◆ **WHAT THE TASK REQUIRES**: Copy exactly the lines from the start of the data below through the one that carries "delete character under", and only those.

*** Block opens ***

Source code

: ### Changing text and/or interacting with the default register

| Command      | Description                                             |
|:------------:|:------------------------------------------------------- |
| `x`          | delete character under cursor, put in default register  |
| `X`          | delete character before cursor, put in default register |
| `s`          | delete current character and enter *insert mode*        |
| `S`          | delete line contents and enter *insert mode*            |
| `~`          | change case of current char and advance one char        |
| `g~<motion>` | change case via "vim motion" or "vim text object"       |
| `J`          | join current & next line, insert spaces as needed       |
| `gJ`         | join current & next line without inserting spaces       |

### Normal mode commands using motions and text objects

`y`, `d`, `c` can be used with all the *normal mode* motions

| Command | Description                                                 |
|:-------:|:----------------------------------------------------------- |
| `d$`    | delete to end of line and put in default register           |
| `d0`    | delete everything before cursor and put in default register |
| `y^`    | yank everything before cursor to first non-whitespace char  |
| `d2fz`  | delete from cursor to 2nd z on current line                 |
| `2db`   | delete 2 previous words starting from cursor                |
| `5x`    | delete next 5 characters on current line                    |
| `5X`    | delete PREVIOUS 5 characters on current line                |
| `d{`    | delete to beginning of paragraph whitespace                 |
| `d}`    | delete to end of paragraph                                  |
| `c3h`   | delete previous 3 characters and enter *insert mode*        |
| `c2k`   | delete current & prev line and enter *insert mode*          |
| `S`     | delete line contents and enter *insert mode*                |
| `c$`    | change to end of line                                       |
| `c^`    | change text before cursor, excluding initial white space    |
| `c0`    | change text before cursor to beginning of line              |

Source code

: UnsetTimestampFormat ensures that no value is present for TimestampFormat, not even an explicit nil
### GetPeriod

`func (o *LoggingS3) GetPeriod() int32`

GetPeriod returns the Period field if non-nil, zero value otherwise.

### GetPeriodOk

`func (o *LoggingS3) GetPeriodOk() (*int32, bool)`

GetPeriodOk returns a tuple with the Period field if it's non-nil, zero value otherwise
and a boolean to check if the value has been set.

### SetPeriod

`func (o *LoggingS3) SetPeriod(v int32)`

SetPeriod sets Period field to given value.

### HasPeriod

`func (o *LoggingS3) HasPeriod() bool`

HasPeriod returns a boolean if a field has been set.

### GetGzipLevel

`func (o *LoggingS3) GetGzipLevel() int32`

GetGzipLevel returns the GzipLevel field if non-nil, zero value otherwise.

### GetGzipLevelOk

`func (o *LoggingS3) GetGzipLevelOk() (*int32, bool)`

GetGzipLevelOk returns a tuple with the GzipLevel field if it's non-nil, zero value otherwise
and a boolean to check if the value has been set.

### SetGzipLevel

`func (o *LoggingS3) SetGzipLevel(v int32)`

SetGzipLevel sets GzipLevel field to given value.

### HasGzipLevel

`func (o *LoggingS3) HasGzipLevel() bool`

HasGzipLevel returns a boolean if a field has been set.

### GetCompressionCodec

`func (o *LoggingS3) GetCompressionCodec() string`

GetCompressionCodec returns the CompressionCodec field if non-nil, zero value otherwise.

*** Block closes ***

◆ **WRITTEN ANSWER**:
Source code

: ### Changing text and/or interacting with the default register

| Command      | Description                                             |
|:------------:|:------------------------------------------------------- |
| `x`          | delete character under cursor, put in default register  |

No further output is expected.